Lurah Ceger Ditahan, BKD Tegaskan Pengawasan dan Review Hasil Lelang

Nograhany Widhi Koesumawardani - detikNews
Senin, 14 Okt 2013 11:18 WIB
Lurah Ceger Ditahan, BKD Tegaskan Pengawasan dan Review Hasil Lelang
Jakarta - Buntut dari penahanan Lurah Ceger Fanda Fadly Lubis, Badan Kepegawaian Daerah (BKD) menegaskan sudah ada mekanisme pengawasan melekat berjenjang bagi camat dan lurah. BKD juga akan mengevaluasi hasil lelang camat dan lurah dengan kinerjanya.

Menurut Kepala Badan Kepegawaian Daerah (BKD) I Made Karmayoga, dalam hasil tes dalam lelang, Fanda termasuk layak dalam konteks kompetensinya.

"Untuk ukuran kompetensi kinerjanya lho. Kalau dia ketarik dalam hal entah itu pidana, itu perbuatan sendiri, sengaja atau tidak sengaja ya kembali ke personality-nya. Sangat dipengaruhi karakter dirinya apakah dipengaruhi lingkungan, perlu pendalaman lebih lanjut," jelas Made.

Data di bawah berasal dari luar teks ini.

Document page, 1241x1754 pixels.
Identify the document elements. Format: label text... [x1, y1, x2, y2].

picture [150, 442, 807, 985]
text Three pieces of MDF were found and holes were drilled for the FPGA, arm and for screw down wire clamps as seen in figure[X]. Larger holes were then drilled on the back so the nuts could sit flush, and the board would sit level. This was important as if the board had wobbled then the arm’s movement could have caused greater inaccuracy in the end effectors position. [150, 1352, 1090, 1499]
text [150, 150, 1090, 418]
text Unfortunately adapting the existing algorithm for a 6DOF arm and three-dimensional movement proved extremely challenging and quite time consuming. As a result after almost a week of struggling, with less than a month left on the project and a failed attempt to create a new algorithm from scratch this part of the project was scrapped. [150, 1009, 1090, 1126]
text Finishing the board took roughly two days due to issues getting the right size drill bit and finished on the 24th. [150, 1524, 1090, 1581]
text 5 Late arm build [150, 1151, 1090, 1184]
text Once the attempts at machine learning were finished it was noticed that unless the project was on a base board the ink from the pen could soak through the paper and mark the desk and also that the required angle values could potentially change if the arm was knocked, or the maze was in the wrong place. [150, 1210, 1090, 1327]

SCROLL TO CONTINUE WITH CONTENT

Kasus dugaan korupsi yang dilakukan Fanda sudah terjadi sejak 2012, apakah BKD merasa kecolongan?
"Biasa saja, karena itu terkait tata laku orang membentengi diri, itu diagnosa pribadi, personality-nya, apakah pengaruh lingkungan membuat sekejap dia berubah? Itu perlu pendalaman" jawab Made.

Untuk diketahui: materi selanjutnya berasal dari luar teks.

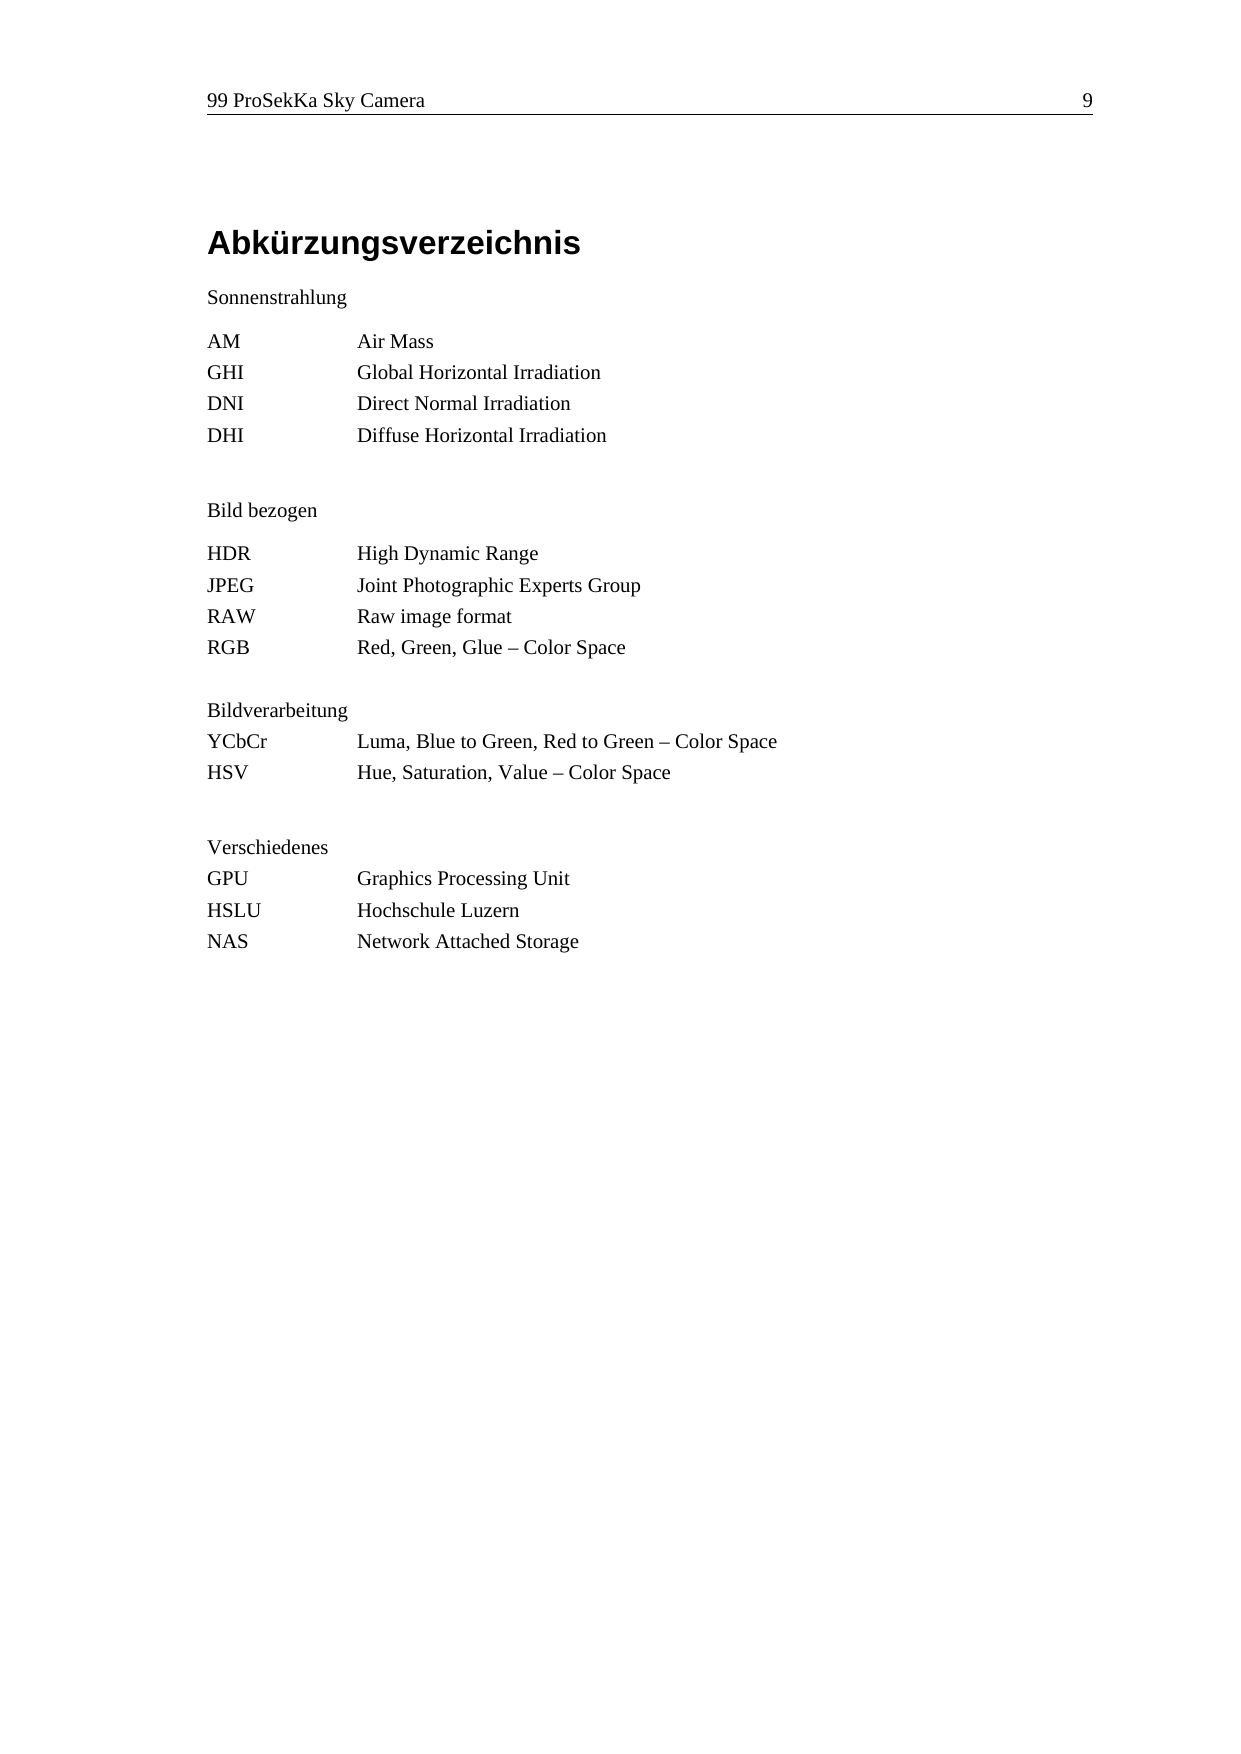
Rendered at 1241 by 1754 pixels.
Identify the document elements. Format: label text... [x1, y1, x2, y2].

BKD sebenarnya sudah melakukan mekanisme pengawasan berjenjang pada jajaran birokrat DKI, termasuk lurah dan camat hasil lelang.

"Saya sudah ada instruksi juga kepada seluruh jajaran, waskat, pengawasan melekat, agar lebih diseriuskan. Yang terdekat yang membina, atasannya langsung pada bawahannya, itu harus berfungsi di semua aparat di wilayah walikota, seko, asisten, camat dan sebagainya mengawal bawahannya agar sesuai koridor ketentuan," sambungnya.

"Kita sudah gelindingkan antikorupsi, kita antikorupsi itu menjadi motto dari gubernur dan wakil gubernur beliau sendiri juga terus akan mencanangkan itu, masa bawahannya nggak berubah-berubah," jelas Made.

Mengenai hasil lelang lurah dan camat yang dilontarkan Wagub DKI Jakarta Basuki T Purnama (Ahok) bahwa 60 persen hasilnya tidak memuaskan, BKD mengatakan akan mengevaluasi kinerja semua lurah dan camat itu.

"Nanti akan kita cek yang 60 persen itu dari mana," jelas Made.

Kejaksaan Negeri Jakarta Timur menahan lurah Ceger Fanda Fadly Lubis. Dia diduga menyelewengkan dana APBD DKI senilai Rp 450 juta. Pada tahun 2012, menurut Kejari Jaktim, Kelurahan Ceger mendapatkan anggaran belanja barang dan jasa dari APBD DKI. Dari hasil audit, ternyata sejumlah kegiatan yang dilaporkan dalam laporan pertanggungjawaban fiktif.